The film then focuses on flashbacks, dreams and/or hallucinations that Mr. Nobody has about his past, where he experienced (or imagined) several mutually irreconcilable lives. Not only was he simultaneously married to different women, in certain “lifetimes” he actually died at a young age. We are first taken back to his childhood, where he is compelled to choose between his parents when they split up. The pivotal moment is when his mother is riding away on a train and the boy chases the train and either does or doesn’t -or, rather, does and doesn’t- catch up to it. From this point onwards, the boy’s life starts to branch off into different timelines.

Fans of fantasy, science fiction, and even certain alternative news and conspiracy websites, will be familiar with the concept of timelines. This is also related to possible worlds theory in the realms of academic philosophy and quantum physics. The premise is that every possible reality actually exists in some dimension. Yet Mr. Nobody isn’t content to “merely” examine the notion of timelines. It takes us even further afield, invoking the Butterfly Effect, a future when humans visit Mars and, as alluded to, the technological defeat of death itself. If that wasn’t enough, there is even a sequence with angels and a unicorn, to portray the alleged moment before babies are born and choose their parents.

What can we make of such a complex and seemingly over-ambitious film? I actually found it more enjoyable and accessible than this summary probably indicates. While it is overly complex, convoluted and, ultimately, indecipherable, it is also thought-provoking and philosophical. It also manages to avoid being overly dry and cerebral. Indie actress and director Sarah Polley, plays Elise, a bipolar (or perhaps borderline personality) love interest of Mr. Nobody, and one of the women he marries. Their tumultuous relationship is one of the factors that gives the film some emotional weight. His other two wives are also aptly portrayed by Diane Kruger and Linh Dan Pham.

The film it most closely resembles is the better known Cloud Atlas (2012), which, at 172 minutes was even longer, had the advantage of some big name stars such as Tom Hanks, Hugh Grant and Halle Berry. Both movies deal with long periods of time and individuals living out multiple lifetimes. Although Cloud Atlas, which was based on a book, got more attention and, in general, better reviews, I actually preferred Mr. Nobody. I found Cloud Atlas overly long and somewhat sanctimonious. Mr. Nobody, despite what could be called its flaws (but which I’m more inclined to simply call its style), was more an open-ended exploration of some fantastical (but not implausible) theories and possibilities. For what it’s worth, both Cloud Atlas and Mr. Nobody envision a future where guys with intricate face tattoos are prevalent.

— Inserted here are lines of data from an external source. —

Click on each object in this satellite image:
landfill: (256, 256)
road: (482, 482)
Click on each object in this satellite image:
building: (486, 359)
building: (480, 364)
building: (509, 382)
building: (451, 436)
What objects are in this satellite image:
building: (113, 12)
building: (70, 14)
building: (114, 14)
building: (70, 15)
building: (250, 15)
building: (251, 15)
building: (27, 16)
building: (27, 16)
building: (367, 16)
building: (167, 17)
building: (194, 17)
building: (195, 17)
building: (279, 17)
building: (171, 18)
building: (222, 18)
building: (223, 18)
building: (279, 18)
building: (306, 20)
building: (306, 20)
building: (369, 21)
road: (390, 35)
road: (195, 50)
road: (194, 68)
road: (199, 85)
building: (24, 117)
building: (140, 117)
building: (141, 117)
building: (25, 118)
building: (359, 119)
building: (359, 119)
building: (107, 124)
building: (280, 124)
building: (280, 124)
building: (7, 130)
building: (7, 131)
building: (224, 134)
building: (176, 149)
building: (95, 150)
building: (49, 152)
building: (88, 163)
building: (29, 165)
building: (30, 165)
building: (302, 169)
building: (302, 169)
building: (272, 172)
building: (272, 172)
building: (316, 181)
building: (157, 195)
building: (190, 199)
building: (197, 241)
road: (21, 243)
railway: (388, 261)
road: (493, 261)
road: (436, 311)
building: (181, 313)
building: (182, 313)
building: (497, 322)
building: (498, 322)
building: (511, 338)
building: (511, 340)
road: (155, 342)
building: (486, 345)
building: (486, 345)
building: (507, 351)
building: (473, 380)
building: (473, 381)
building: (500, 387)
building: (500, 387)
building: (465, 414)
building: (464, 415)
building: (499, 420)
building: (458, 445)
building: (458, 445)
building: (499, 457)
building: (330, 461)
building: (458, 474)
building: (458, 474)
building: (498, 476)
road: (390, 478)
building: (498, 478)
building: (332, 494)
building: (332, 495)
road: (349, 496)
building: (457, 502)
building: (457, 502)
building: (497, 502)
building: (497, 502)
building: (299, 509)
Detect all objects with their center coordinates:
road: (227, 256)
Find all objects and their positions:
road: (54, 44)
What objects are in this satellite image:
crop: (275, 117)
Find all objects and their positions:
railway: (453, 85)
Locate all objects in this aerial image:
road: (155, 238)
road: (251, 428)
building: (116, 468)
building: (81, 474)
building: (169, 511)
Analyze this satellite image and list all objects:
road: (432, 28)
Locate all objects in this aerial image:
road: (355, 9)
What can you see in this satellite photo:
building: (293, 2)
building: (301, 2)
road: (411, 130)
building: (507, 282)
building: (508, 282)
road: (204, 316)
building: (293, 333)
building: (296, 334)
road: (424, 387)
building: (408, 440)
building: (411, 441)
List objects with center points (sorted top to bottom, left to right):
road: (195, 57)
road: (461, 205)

Other films that Mr. Nobody can be compared to include Richard Linklater’s exploration of lucid dreaming (among many other things), Waking Life, the reverse aging saga, The Curious Case of Benjamin Button and a number of David Lynch films that deal with issues such as multiple identities. Finally, anyone who saw the quasi-documentary What the Bleep do We Know? will recognize the rather farfetched interpretations of quantum physics, such as multiple dimensions.

Mr. Nobody combines philosophy, science fiction and drama in a way that is difficult to reconcile. It’s probably better if you just watch it without trying to understand exactly what it’s all supposed to mean. If nothing else, you should take away from it that life is more complicated and multifaceted than most of us realize most of the time.